President Obama campaigned in Michigan with Dem Senate candidate Gary Peters, making the case for a hike in the federal minimum wage to $10.10. Unfortunately, the wrangling in the Senate today suggests the idea is going to die.
In truth, it’s hard to see why Democratic leaders would agree to drop the threshold. Indeed, the incentives run the other way right now.
For one thing, Democratic aides point out, the idea of such a compromise may be fanciful. Even if it were possible to win over a few Republicans for a lower raise, you’d probably risk losing at least a few Democrats on the left, putting 60 out of reach (Republicans would still filibuster the proposal).
Indeed, the office of Senator Tom Harkin — the chief proponent of a hike to $10.10 — tells me he’ll oppose any hike short of that. Allison Preiss, a spokesperson for Harkin, emails:
“A $9 minimum wage, put in place over three years, and then indexed to inflation for future years, would lock in a poverty wage for America’s low-wage workers for perpetuity. Chairman Harkin would not support such legislation if it came up for a vote in the Senate.”
Indeed, Dems would probably take a hammering from the left for supporting a lower raise, even as it isn’t every going to become law in any case, since even that wouldn’t pass the House.
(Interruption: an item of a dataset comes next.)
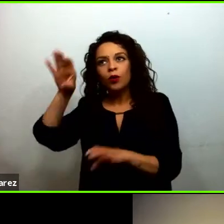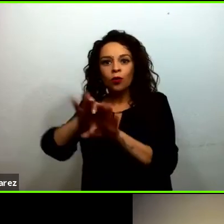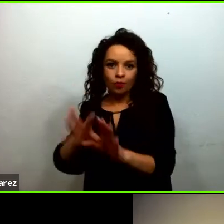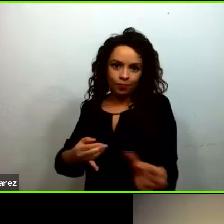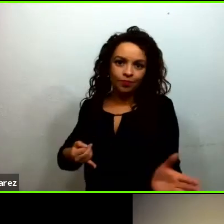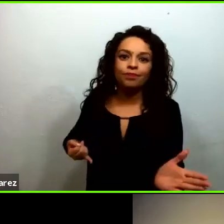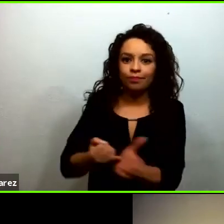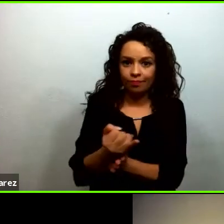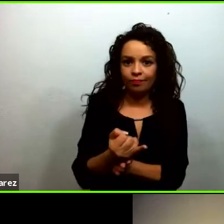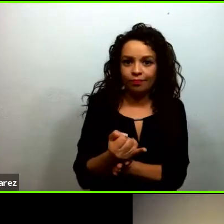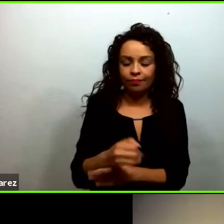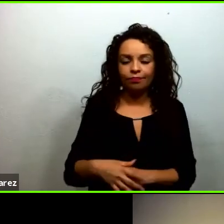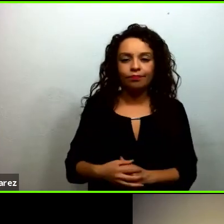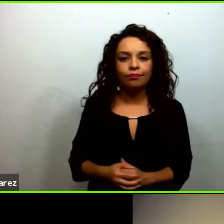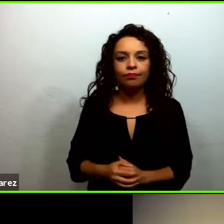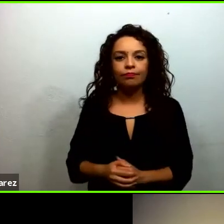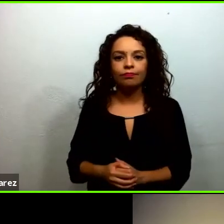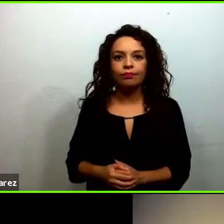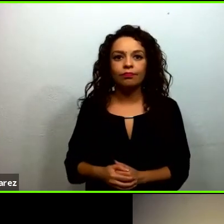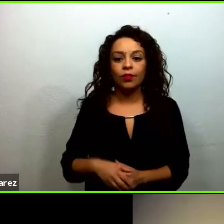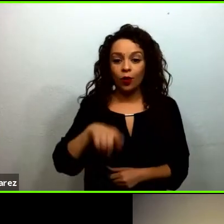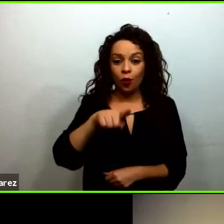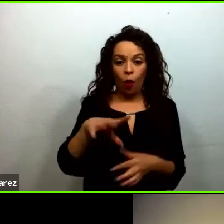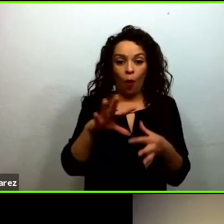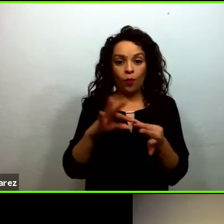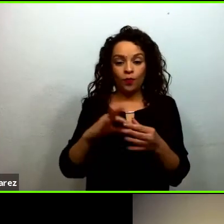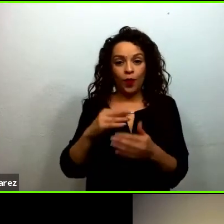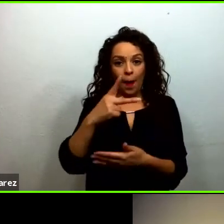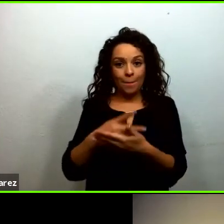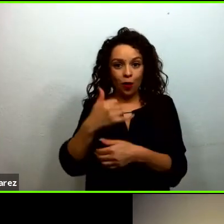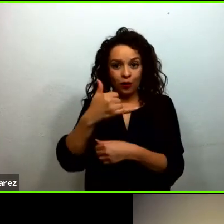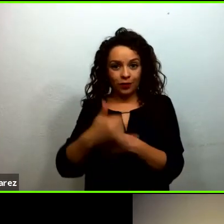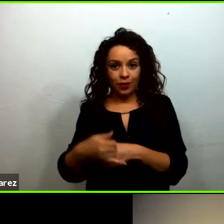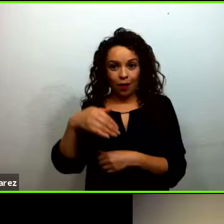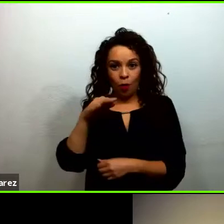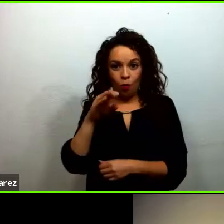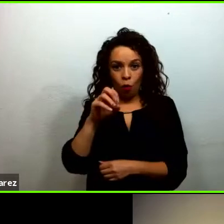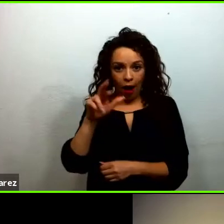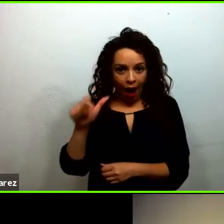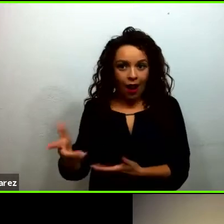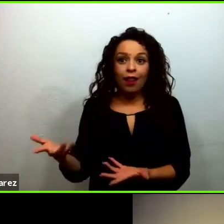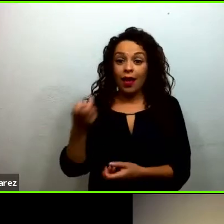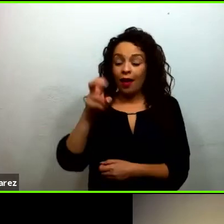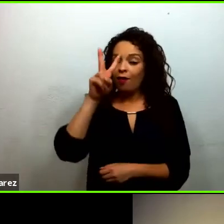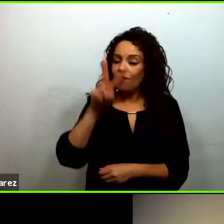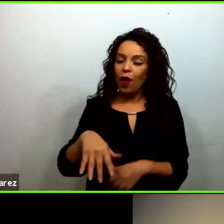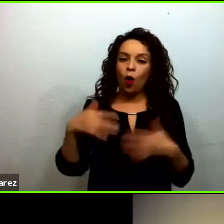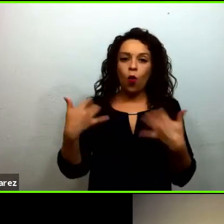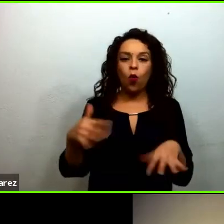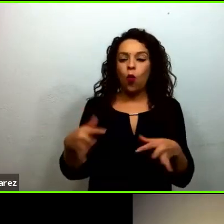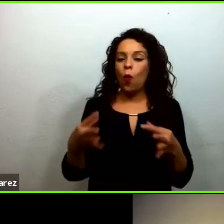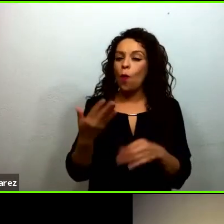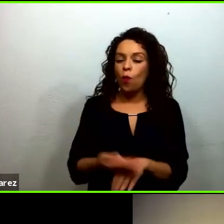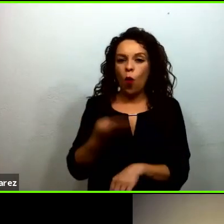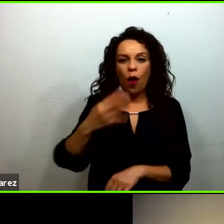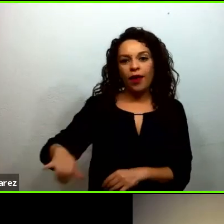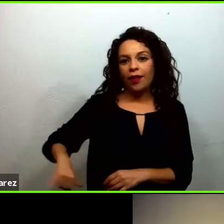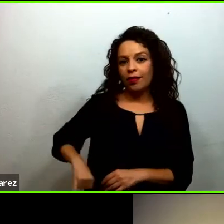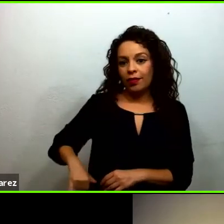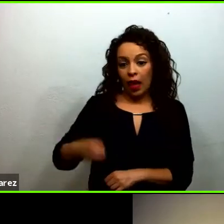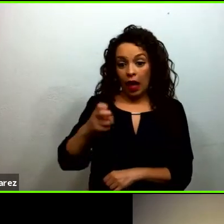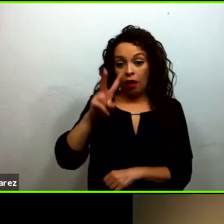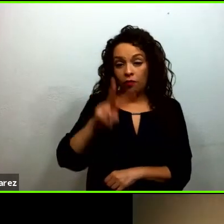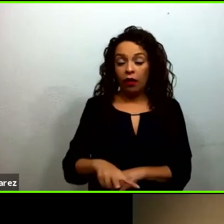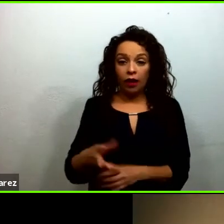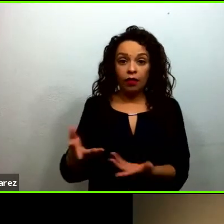lo que nos contaste del proyecto Morral con ese foco en recolectar herramientas claves tanto para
It’s hard to see House Republicans supporting any minimum wage hike, just as they opposed the unemployment benefits extension after claiming they were open to one, offering one excuse after another for doing so.
Labor is already putting Dems on notice that supporting a smaller hike is unacceptable. Richard Trumka, the head of the AFL-CIO, tells me this in a statement:
“Any proposal to reduce the increase in the minimum wage should be dead on arrival. Anything less than $10.10 an hour traps more people in deeper poverty. It’s economically, politically and morally wrong. Everyone knows that except for a few politicians in Washington.”
Meanwhile, there is no clear evidence any Senate Republicans (aside from Collins) would support even a smaller minimum wage hike, let alone the number of Republicans you would need to pass something. There are probably 54 Dem (and Dem-allied) Senators prepared to support a hike to $10.10; Mark Pryor is the only exception, but Dem aides think he’d support a hike to, say, $9.00. Either way you’d need at least five Republicans. To my knowledge, Collins has not publicly confirmed that any would be willing to join her.
In the end, Dem aides don’t expect the minimum wage hike to get the 60 votes it needs to break the GOP filibuster on the motion to proceed — whatever its size. But even if it did, Republicans would probably come up with procedural reasons for opposing the raise later in the process — whatever its size.